On Mon, Apr 29, 2019 at 07:49:24AM -0700, Paul E. McKenney wrote:
On Mon, Apr 29, 2019 at 10:19:44AM +0200, Sebastian Andrzej Siewior wrote:
On 2019-04-26 06:50:58 [-0700], Paul E. McKenney wrote:
One place to look is in the summary output:
TREE01 ------- 17540 GPs (58.4667/s) [rcu: g130629 f0x0 ]
The "58.4667/s" is the number of grace periods per second. I would be surprised if CONFIG_PARAVIRT_SPINLOCKS made a noticeable difference in grace-period rate (given the natural variation), but you never know.
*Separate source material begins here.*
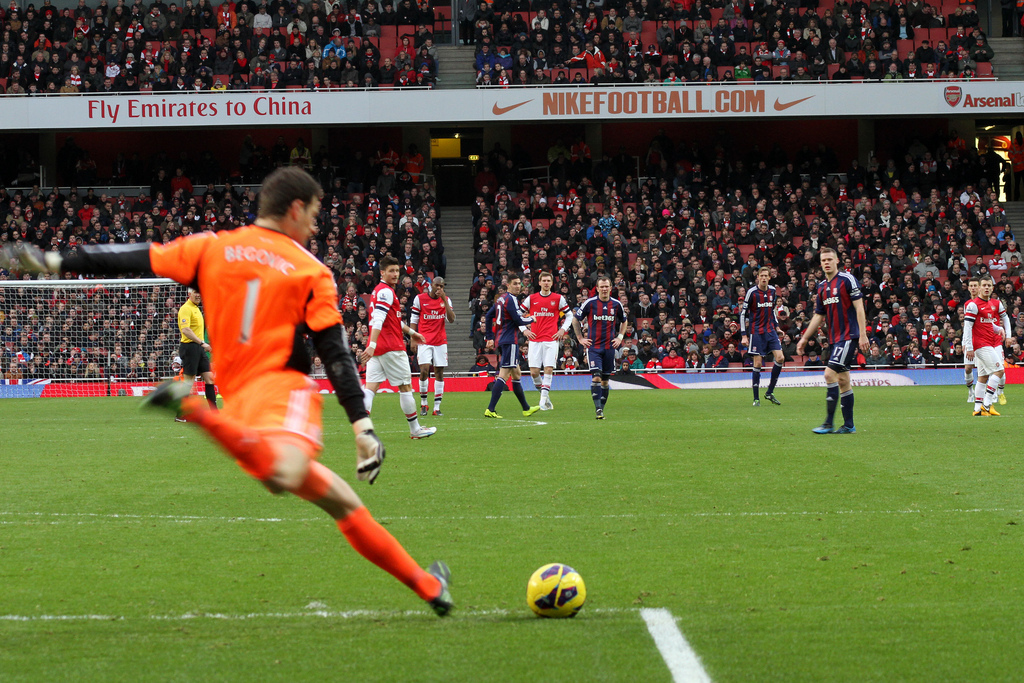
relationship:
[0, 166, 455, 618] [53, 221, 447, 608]
man in uniform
I did four runs of the different parts of the patch:
- 5.1-rc6
- #1 + kvm64 CPU + some config options
- #2 + tsc-deadline=on and so on (the whole line)
- #3 + CONFIG_PARAVIRT_SPINLOCKS (now everything)
the test command was tools/testing/selftests/rcutorture/bin/kvm.sh --cpus 112 --duration 60 --configs "16*TREE08" --memory 4G
and the results: | HEAD is now at 085b7755808a... Linux 5.1-rc6 | (28.5942 +27.4658 +28.0203 +27.2061 +28.0731 +26.9078 +27.8494 + 27.3392 +26.4339 +28.025 +27.4797 +27.6775 +28.0653 +28.0742 +27.9581 +28.6508)/ 16 | 27.738775 | | HEAD is now at 36a12aa9761a... tune #1 | (28.5761 +26.6514 +26.6989 +27.4375 +27.3442 +28.3228 +26.6353 +27.5461+28.5531 +27.7006 +27.8078 +27.9753 +27.4269 +28.0464 +27.6314 +27.8356) / 16 | 27.6368375 | | HEAD is now at af5cd7196436... tune #2 | (28.4867 +26.3675 +27.6364 +28.3344 +27.4153 +27.9306 +27.1703 +26.8461+27.3194 +28.5486 +27.8975 +27.4356 +28.12 +28.4397 +29.0186 +26.9328 )/ 16 | 27.74371875 | | HEAD is now at 3701f64943f5... tune #3 | (28.2431 +27.7831 +28.39 +28.2586 +27.7408 +27.9258 +26.6236 +26.7817+29.1178 +26.9564 +29.0525 +27.4258 +27.4931 +27.8928 +26.9308 +28.4833)/ 16 | 27.8187
This 28.… is the number of GP/s. Based on the results in looks like noise to me. Also I have no idea why you have more than twice as many GP/s as I do.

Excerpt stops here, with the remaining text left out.